What is the bottleneck?
The Centre for Science and Environment (CSE) cites four reasons for the lack of growth:
1. Lack of awareness
2. Lengthy approval process
3. Frequent policy changes
4. Issues with distribution companies
Karnataka has a relatively better record of rooftop PV installation. Even that state has paid for frequent shifting of goalposts by the government.
In October 2013, Karnataka Electricity Regulatory Commission (KERC) announced a tariff of Rs 9.56/unit for rooftop power. It was available only to those who did not take the 30% subsidy provided by the central government. Those who had already benefitted from the subsidy would receive only Rs 7.20/unit.

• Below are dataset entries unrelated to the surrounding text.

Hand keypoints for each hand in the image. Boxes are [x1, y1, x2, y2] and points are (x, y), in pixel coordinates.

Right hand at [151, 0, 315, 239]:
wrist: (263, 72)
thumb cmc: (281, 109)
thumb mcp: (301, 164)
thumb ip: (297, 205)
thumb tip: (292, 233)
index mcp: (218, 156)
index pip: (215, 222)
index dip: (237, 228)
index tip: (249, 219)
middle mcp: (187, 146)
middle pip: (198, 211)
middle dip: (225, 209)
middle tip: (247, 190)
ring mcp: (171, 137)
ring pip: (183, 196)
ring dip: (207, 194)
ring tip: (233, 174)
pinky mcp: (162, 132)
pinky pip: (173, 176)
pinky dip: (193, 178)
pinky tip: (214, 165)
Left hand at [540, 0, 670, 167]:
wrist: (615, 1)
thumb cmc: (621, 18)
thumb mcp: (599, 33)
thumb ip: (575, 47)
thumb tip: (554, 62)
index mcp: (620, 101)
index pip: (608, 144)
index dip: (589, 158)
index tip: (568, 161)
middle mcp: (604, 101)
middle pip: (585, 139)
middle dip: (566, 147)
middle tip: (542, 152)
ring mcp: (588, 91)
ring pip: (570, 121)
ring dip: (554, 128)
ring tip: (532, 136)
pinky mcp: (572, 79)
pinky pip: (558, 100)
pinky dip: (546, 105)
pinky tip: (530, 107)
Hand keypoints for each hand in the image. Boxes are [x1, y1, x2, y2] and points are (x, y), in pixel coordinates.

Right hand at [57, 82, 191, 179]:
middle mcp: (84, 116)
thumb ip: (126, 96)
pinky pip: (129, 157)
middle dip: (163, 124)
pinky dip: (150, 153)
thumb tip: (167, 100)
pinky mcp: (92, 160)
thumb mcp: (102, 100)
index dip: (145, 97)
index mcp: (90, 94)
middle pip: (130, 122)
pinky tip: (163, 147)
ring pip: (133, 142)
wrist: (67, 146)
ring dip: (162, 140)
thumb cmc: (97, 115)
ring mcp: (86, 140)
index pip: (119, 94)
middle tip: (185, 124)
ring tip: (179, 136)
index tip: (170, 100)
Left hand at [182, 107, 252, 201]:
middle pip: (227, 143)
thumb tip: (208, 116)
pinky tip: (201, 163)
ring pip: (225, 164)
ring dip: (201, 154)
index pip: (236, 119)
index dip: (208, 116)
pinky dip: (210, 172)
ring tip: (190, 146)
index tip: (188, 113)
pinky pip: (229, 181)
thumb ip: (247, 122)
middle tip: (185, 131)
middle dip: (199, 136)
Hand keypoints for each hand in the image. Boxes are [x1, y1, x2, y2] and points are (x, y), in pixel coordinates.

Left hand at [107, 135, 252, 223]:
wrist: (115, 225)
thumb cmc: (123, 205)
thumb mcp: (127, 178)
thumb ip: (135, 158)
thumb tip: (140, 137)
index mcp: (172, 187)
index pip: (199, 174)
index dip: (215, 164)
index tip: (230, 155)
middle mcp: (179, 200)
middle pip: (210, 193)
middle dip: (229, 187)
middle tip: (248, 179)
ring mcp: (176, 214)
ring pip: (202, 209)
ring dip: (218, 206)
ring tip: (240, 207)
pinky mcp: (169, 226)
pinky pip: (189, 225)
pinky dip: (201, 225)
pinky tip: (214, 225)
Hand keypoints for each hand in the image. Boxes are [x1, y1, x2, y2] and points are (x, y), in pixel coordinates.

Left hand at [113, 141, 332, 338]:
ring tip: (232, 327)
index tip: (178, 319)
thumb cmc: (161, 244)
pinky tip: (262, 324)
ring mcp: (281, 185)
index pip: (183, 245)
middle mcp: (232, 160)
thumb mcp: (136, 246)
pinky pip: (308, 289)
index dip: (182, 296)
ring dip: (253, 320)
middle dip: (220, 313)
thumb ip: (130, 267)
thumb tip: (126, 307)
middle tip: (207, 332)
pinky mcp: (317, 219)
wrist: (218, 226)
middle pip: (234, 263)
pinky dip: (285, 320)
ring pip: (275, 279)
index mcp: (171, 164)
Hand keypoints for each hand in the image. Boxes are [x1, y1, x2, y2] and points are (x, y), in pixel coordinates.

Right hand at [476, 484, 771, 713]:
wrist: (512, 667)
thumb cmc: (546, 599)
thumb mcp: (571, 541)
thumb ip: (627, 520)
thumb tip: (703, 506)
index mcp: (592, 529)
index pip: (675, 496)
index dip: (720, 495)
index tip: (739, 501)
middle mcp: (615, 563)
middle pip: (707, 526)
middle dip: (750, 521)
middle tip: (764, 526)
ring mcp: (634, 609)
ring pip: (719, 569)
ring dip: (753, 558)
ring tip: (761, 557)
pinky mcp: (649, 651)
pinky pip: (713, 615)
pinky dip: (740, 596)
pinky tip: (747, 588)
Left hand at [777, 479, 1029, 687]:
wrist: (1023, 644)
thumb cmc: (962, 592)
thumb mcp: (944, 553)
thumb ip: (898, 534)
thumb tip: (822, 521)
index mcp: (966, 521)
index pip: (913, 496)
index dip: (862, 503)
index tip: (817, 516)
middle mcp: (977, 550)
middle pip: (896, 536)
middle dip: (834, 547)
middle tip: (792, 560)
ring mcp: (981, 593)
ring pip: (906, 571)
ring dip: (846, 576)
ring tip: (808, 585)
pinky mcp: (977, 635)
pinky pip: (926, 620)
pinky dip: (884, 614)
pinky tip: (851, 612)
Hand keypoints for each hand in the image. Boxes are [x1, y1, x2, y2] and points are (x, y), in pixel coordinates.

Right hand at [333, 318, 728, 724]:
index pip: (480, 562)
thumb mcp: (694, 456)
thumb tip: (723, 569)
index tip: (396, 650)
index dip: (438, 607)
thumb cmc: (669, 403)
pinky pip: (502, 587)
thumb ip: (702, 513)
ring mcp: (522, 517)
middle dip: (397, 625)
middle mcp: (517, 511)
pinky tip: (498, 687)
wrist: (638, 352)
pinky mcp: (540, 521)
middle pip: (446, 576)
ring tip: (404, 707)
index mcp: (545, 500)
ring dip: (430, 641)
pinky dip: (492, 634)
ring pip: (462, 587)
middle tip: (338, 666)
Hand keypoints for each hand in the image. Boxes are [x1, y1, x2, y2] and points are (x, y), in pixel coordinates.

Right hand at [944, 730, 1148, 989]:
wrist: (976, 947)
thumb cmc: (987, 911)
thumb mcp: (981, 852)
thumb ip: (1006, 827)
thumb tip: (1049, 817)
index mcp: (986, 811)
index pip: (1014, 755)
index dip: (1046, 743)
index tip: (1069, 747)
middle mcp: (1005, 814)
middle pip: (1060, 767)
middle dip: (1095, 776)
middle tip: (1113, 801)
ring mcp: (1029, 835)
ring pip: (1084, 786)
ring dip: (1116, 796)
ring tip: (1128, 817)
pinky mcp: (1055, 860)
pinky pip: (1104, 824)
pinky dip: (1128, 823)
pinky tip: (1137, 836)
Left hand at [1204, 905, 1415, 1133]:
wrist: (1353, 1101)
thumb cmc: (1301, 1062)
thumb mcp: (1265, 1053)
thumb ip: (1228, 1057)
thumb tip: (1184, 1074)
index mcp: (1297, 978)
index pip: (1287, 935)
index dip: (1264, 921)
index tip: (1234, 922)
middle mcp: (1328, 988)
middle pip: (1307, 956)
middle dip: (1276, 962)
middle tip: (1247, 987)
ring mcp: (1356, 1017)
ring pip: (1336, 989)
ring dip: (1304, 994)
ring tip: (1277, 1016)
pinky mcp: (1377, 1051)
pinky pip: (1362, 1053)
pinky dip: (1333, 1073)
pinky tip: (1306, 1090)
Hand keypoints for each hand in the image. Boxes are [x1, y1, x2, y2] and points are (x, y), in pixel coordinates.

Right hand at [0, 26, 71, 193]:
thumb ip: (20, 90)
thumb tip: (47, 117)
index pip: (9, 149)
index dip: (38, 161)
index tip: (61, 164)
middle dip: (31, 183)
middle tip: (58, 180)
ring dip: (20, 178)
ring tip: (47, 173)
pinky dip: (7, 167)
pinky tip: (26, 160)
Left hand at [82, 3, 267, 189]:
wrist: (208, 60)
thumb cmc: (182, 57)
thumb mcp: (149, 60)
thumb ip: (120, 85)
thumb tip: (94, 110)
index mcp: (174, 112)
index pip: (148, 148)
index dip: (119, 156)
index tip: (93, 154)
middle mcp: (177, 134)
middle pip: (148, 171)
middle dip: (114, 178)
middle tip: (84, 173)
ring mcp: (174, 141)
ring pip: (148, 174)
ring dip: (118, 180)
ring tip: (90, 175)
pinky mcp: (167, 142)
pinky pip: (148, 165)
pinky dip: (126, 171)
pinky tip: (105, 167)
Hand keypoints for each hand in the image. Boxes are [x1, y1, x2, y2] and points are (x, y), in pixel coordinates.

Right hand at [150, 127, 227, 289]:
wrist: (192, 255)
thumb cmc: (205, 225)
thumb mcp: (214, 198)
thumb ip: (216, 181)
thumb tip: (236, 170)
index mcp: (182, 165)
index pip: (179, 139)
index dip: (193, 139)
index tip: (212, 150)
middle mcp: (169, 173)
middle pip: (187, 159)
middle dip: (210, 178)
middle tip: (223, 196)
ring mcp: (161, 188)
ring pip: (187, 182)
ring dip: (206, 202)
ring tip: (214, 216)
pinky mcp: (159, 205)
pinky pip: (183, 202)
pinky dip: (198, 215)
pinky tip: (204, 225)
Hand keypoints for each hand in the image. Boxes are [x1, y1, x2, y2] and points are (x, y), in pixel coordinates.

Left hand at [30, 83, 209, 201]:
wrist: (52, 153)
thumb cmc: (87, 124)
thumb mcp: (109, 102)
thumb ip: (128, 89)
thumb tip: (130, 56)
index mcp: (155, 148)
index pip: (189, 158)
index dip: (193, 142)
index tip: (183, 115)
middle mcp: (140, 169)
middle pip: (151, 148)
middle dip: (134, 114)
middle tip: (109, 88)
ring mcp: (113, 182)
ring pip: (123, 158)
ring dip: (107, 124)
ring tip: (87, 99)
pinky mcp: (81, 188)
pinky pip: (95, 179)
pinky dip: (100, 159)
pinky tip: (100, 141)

“These high rates attracted the attention of many. KERC was flooded with applications seeking permission to install rooftop solar PVs. However, KERC revised the tariff to Rs 7.08/ unit (without subsidy) and Rs 6.03/ unit (with subsidy) in May 2016. This effectively killed the enthusiasm among the masses,” Ulka Kelkar, a fellow at Climate Change, Ashoka Trust for Research in Ecology and the Environment (ATREE) said.
“The Union Government provides a 30% subsidy to encourage rooftop solar PVs. But lower tariffs discourage potential producers. As a result, the initiatives of the state and the central governments tend to compete and not complement each other,” Kelkar added.
KERC’s rates are still the highest. A state like Uttarakhand doesn’t even have a policy to buy rooftop solar electricity. Madhya Pradesh shells out only Rs 2.5/unit.
Is the target achievable?
Government officials acknowledged the enormity of the task. However, they maintained that the 40 GW target was achievable.
“We are going to make the whole process online. This would end red-tapism associated with installing a rooftop solar PV,” said Hiren Chandra Bora, under-secretary in charge of grid-connected rooftop solar PVs in the renewable energy ministry. “The government is also working towards providing cheap loan for the purpose,” he added.
The government is also focusing on thousands of its own offices across the country. It has planned to install rooftop solar PVs over all offices by this month. The first phase of installing solar panels at the Presidential Estate was initiated on 10 February. It is aimed at generating 670 kilowatts solar energy.
Will these measures be enough. Perhaps we need to wait for five more years to find out.